The economy, apart from the tourism industry and related industries have already come back to a large extent here. So it wasn't all doom and gloom like some predicted.
But that's the problem with people today, particularly some of the people in this and the other covid threads here; they just want to make it political at every turn because let's face it: just talking about a virus is pretty boring, but add politics, conspiracy and all the rest of the BS, that's far more exciting! Even the politicians themselves are getting in on the conspiracies, and let's not ask what "Q" has said lately!
Last edited by jsbjsb001; 01-29-2021 at 01:28 PM.
Reason: grammer fix
Yes hazel, it is a good case, and I listened to it, though not changing direction.
That's another reason why it's interesting. My son is a talented pro musician and does other work, but all that fell about his ears and he's got plans for the future, but they're on hold too, because from his perspective, the world has gne mad - needlessly.
There is the one remaining point: Covid requires hospital treatment in a good percentage of folks. We have about 2,500 public & 1000 private hospital beds. We've had 200,000 cases out of 4.96 Million. If large waves of cases came, sick people couldn't get attention. Unless folks are locked down, there will be peaks of seriously ill folks that can't be handled. The curves have to be flattened - drastically, in our case. If waves of covid came, we would have scores of seriously ill folks for each hospital bed, and deaths would be massive.
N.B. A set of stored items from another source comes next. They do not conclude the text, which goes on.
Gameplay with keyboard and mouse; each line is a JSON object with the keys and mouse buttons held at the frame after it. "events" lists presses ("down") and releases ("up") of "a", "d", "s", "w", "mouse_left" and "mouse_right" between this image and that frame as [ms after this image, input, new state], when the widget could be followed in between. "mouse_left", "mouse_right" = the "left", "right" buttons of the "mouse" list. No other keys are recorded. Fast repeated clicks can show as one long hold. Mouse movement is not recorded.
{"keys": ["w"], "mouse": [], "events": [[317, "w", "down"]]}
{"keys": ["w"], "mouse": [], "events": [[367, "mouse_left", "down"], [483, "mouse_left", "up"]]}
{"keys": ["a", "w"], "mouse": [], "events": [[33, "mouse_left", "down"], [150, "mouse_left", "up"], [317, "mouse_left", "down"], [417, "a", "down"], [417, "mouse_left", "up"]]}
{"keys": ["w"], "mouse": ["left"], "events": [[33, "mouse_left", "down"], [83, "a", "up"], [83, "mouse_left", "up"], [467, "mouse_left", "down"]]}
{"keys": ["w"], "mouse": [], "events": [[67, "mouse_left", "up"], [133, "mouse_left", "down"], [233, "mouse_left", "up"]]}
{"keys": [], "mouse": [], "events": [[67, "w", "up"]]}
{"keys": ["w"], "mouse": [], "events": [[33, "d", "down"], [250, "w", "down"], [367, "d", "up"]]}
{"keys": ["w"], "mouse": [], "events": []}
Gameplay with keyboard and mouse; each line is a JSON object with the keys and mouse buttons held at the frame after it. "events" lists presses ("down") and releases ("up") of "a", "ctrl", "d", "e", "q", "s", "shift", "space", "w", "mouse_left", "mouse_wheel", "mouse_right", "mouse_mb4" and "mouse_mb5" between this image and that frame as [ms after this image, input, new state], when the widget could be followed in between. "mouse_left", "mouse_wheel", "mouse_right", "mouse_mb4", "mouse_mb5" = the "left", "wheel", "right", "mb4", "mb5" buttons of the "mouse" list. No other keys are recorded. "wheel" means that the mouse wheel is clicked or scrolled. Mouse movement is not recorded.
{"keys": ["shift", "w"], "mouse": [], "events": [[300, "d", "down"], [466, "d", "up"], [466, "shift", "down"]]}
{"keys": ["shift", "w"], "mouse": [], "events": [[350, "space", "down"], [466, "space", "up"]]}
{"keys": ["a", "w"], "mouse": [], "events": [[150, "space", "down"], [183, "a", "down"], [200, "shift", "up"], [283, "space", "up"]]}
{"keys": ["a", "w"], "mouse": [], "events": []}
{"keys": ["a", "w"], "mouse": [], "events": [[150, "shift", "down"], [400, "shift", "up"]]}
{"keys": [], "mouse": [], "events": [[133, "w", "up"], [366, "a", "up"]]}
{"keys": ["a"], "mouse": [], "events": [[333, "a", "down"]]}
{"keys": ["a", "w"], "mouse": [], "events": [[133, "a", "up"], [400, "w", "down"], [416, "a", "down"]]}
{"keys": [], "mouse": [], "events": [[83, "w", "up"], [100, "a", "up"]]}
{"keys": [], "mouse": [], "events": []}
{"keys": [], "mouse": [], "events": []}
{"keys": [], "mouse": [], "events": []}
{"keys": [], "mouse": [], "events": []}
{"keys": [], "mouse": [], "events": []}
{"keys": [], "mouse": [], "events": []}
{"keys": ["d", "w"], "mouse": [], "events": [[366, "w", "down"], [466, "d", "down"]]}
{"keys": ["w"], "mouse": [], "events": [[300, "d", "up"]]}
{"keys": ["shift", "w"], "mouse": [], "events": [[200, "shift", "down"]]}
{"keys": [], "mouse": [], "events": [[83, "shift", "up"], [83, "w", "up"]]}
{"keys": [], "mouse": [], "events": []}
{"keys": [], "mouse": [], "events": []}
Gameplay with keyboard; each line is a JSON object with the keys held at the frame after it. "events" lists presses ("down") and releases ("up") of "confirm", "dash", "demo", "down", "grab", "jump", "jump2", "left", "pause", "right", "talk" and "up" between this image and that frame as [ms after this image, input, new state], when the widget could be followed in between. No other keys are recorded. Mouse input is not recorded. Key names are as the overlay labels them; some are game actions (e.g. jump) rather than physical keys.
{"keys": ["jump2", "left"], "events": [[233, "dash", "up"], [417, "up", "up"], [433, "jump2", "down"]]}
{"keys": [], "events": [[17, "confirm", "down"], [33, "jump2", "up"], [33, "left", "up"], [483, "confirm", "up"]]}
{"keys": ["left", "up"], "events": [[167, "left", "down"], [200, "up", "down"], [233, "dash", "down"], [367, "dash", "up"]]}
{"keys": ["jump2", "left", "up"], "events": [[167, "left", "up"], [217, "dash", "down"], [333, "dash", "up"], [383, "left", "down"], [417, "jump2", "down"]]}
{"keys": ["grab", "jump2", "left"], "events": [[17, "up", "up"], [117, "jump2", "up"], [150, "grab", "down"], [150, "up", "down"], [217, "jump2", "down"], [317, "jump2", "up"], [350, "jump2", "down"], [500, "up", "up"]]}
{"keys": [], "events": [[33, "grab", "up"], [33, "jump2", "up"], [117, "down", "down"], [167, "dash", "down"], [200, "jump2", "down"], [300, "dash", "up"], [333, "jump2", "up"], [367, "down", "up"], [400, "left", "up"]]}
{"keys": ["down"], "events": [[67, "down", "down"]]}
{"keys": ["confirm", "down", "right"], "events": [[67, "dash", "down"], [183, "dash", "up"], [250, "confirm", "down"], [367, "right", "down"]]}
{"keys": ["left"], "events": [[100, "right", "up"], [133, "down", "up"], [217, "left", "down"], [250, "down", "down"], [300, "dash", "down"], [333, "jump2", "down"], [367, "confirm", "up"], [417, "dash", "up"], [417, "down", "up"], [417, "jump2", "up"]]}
I haven't heard a counter argument to that one.
There is also the view that every government that tried a softly softly approach chickened out: The Excited States; Brazil; & Sweden, to my knowledge.
@ntubski: I really don't know if extra traffic on helplines converts to extra suicides. Folks in the field tell reporters but that's poor information. You could well be right. It's people in the field feeding back and month-on-month reports that were rising. Suicides are under reported here anyhow by relatives because of perceived stigma. The family gets the family doctor to write "Covid" on the death cert and they are spared trauma, and an inquest.
Federal Eviction Protection
On September 1, 2020 the Centers for Disease Control and Prevention (CDC) issued an Agency Order titled Temporary Halt in Residential Evictions to Prevent the Further Spread of COVID-19 (Order). The Order went into effect on September 4, 2020, and was extended on December 27, 2021. (See Section 502 of the Consolidated Appropriations Act, 2021.). The CDC announced on January 20, 2021 that it will extend the Order until at least March 31, 2021.
Actually, now that it's been verified that any commonality between for example the South African variant and the UK Variant (also now in the US) is not due to simple transmission of the same genome variant but rather a mutation arrived at in isolation by different strains. This worries the experts because the only explanation is their must be a substantial evolutionary advantage to the mutation. The UK is freaking out not from paranoia or lust for power but almost entirely because the UK is the most aggressive tester for Covid in the entire world. So they are a bit ahead of everyone else in raw data and analysis. I conclude others will soon follow suit.